The Loyalty Effect: The Hidden Force Behind Growth, Profits, and Lasting Value
- The Loyalty Effect (Revised edition, 2001)
- Author: Fred Reichheld, Thomas A. Teal
- Language: English
- Subject: Human resource management
- Publisher: Harvard Business Review Press
- Publication date: 2001 (revised version)
- Media type: Paperback
- Pages: 352
- ISBN: 978-1578516872
- OCLC: 837730464

= The Loyalty Effect =

1996 book by Fred Reichheld

The Loyalty Effect is a 1996 book by Fred Reichheld of the consulting firm Bain & Company, and the book's title is also sometimes used to refer to the broader loyalty business model as a whole.
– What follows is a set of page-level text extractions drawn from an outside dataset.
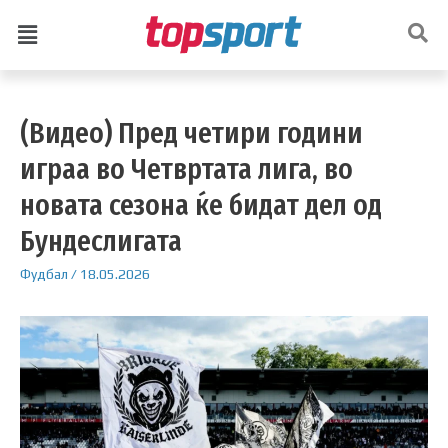
(Видео) Пред четири години
играа во Четвртата лига, во
новата сезона ќе бидат дел од
Бундеслигата
Фудбал
/
18.05.2026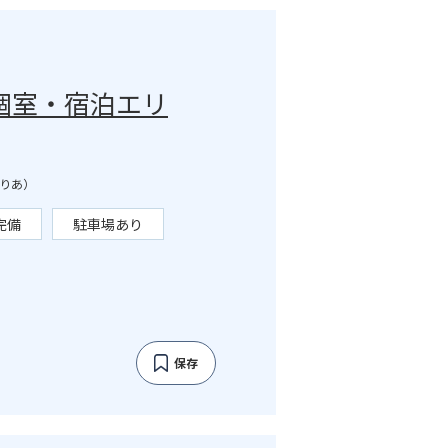
個室・宿泊エリ
りあ）
完備
駐車場あり
保存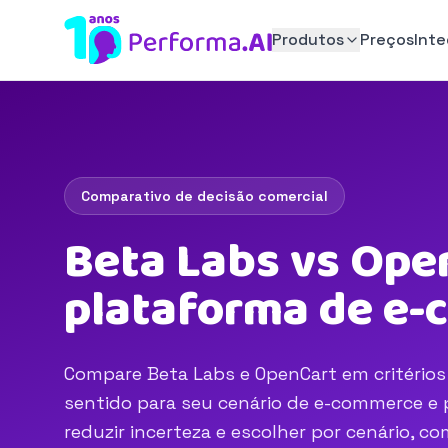
Produtos
Preços
Int
Comparativo de decisão comercial
Beta Labs vs Ope
plataforma de e
Compare Beta Labs e OpenCart em critérios 
sentido para seu cenário de e-commerce e p
reduzir incerteza e escolher por cenário, 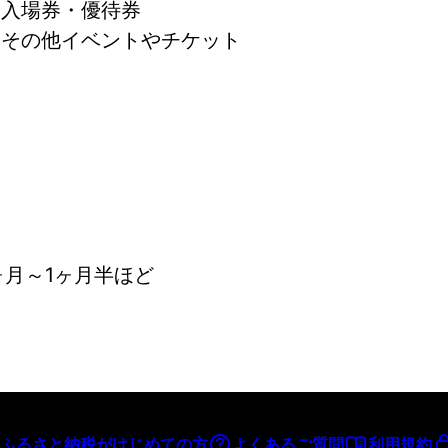
 入場券・優待券
 その他イベントやチケット
ヶ月～1ヶ月半ほど
ふるさと納税がはじめての方
よくあるご質問
利用規約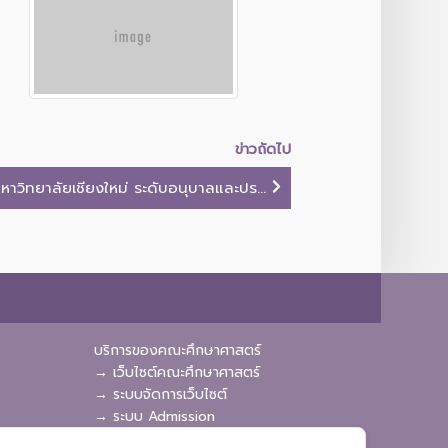
ข่าวถัดไป
หาวิทยาลัยเชียงใหม่ ระดับอนุบาลและปร...
บริการของคณะศึกษาศาสตร์
→ เว็บไซต์คณะศึกษาศาสตร์
→ ระบบจัดการเว็บไซต์
→ ระบบ Admission
→ EDU MIS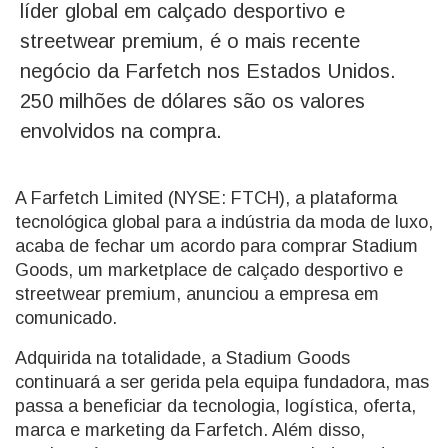
líder global em calçado desportivo e
streetwear premium, é o mais recente
negócio da Farfetch nos Estados Unidos.
250 milhões de dólares são os valores
envolvidos na compra.
A Farfetch Limited (NYSE: FTCH), a plataforma
tecnológica global para a indústria da moda de luxo,
acaba de fechar um acordo para comprar Stadium
Goods, um marketplace de calçado desportivo e
streetwear premium, anunciou a empresa em
comunicado.
Adquirida na totalidade, a Stadium Goods
continuará a ser gerida pela equipa fundadora, mas
passa a beneficiar da tecnologia, logística, oferta,
marca e marketing da Farfetch. Além disso,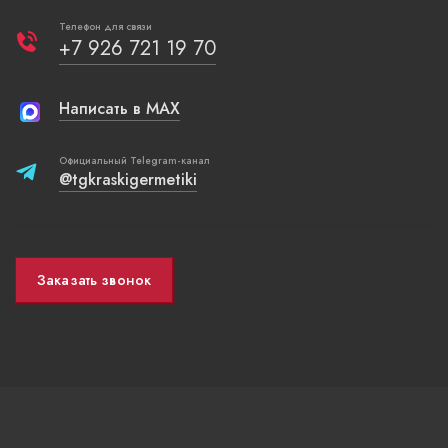
Телефон для связи
+7 926 721 19 70
Написать в MAX
Официальный Telegram-канал
@tgkraskigermetiki
Заказать звонок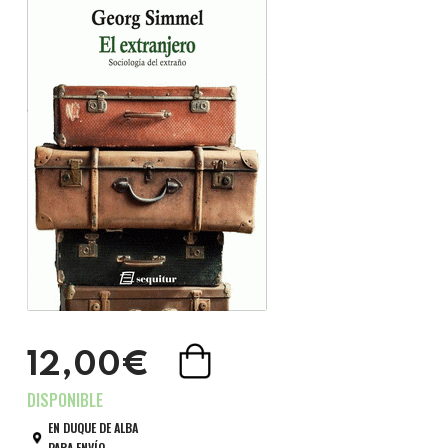
12,00€
EN DUQUE DE ALBA
PARA ENVÍO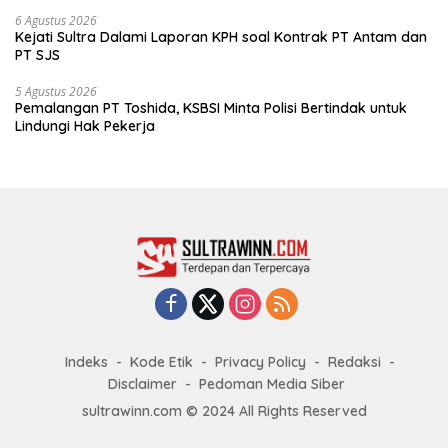
6 Agustus 2026
Kejati Sultra Dalami Laporan KPH soal Kontrak PT Antam dan
PT SJS
5 Agustus 2026
Pemalangan PT Toshida, KSBSI Minta Polisi Bertindak untuk
Lindungi Hak Pekerja
Indeks
Kode Etik
Privacy Policy
Redaksi
Disclaimer
Pedoman Media Siber
sultrawinn.com © 2024 All Rights Reserved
Reichheld's book was exceptionally popular with marketing and customer relationship management professionals, and as such the phrase "loyalty effect" has become synonymous in some circles with the more generic concepts covered by the loyalty business model.

In 2001, Reichheld penned a sequel to the book called Loyalty Rules! and released a revised edition of the original work.

==Bibliography==
- Reichheld, Frederick F. The Loyalty Effect, Harvard Business School Press, 1996. (Revised 2001)
- Reichheld, Frederick F. Loyalty Rules!, Harvard Business School Press, 2001.